NOSTRADAMUS RETROSPECTIVE ON THE ALBIGENSIAN CRUSADE
(Incl. quatrains III 45 & VIII 39 & IX 10 & I 79)
First we should investigate the brutal taking apart of the reasonably homogenous region of Occitania/ Midi/Pays Cathare from 1209 to1229. (The last known torching of a Languedoc Cathar was in 1321.)
Mediterranean France was divided largely between the Crown of Aragon and the County of Toulouse. In the Languedoc the polity was divided peacefully among local lords and town councils, a more urban kind of control system than the North of France with, in a wholesome sense, greater sophistication.
Catharism developed locally here in the oceanic old Western Empire alongside new ideas arising in the Rhine cities like Cologne. Cathar theology (which worshipped only the God of the New Testament, reviling the god of the Hebrew bible/OT) may have derived from earlier forms of gnostic Christianity in Albania, Bulgaria, Byzantium and Catalonia and it was probably influenced by the Bogomils. ‘Gnosticism’ is the form of Jesus belief that most easily allows new revelations about the faith despite the strict banning of such by the Church (which itself allowed the revelation of Saul on the road to Damascus, the sole Apostle who never met Jesus in the flesh). The city of Albi has nominal importance. Not only as it was a centre of Catharism but because the Church Council there in 1176 denounced Catharism as a heresy. Some have considered the County of Foix to be the historical source of Southern Catharism. (Much later, the Counts of Foix were to become the Kings of Navarre and then France.) The Cathar centres of Northern Italy, on the other hand, would not be scrutinized by the Papacy until the early Fourteenth Century.

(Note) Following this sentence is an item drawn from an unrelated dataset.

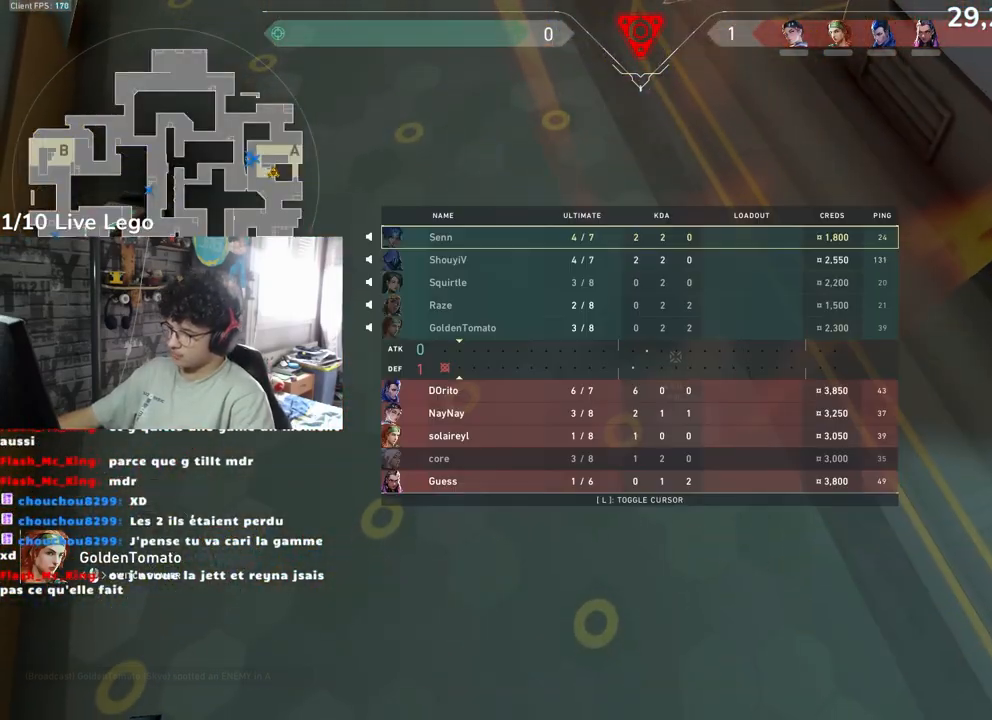
{"keys": ["tab"], "mouse": [], "events": [[33, "mouse_mb5", "down"], [200, "mouse_mb4", "up"], [383, "mouse_mb5", "up"]]}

Saintly Dominic (who later founded the Dominican Order which supported the infamous inquisitor Bernard Gui) had met and debated with Cathars in 1203 during his mission to the Languedoc. He concluded that only such souls as display real sanctity, humility and asceticism would ever win over these convinced, uncomplicated Cathar believers and the official Church generally lacked this spiritual prowess. Hence the two-decade Albigensian Crusade, a worldly response from a worldly authority. The spark came in 1208 when a papal legate was murdered on his way to Rome following an argument with Count Raymond of Toulouse as a result of which the Count had been excommunicated for aiding and abetting heresy. Philip of France declined the position of war leader and put forward two mad-dog battle barons, Montfort and Marly, who harvested the widespread enthusiasm in the strictly feudal North for plundering the pleasant South and changing its errant (and threatening) way of life. An army of barons with 10,000 men trod South hoping for land fiefs as the Pope had overbid the symbolic authority of the King of France by condoning confiscations from and despoliation of the Southern demesnes.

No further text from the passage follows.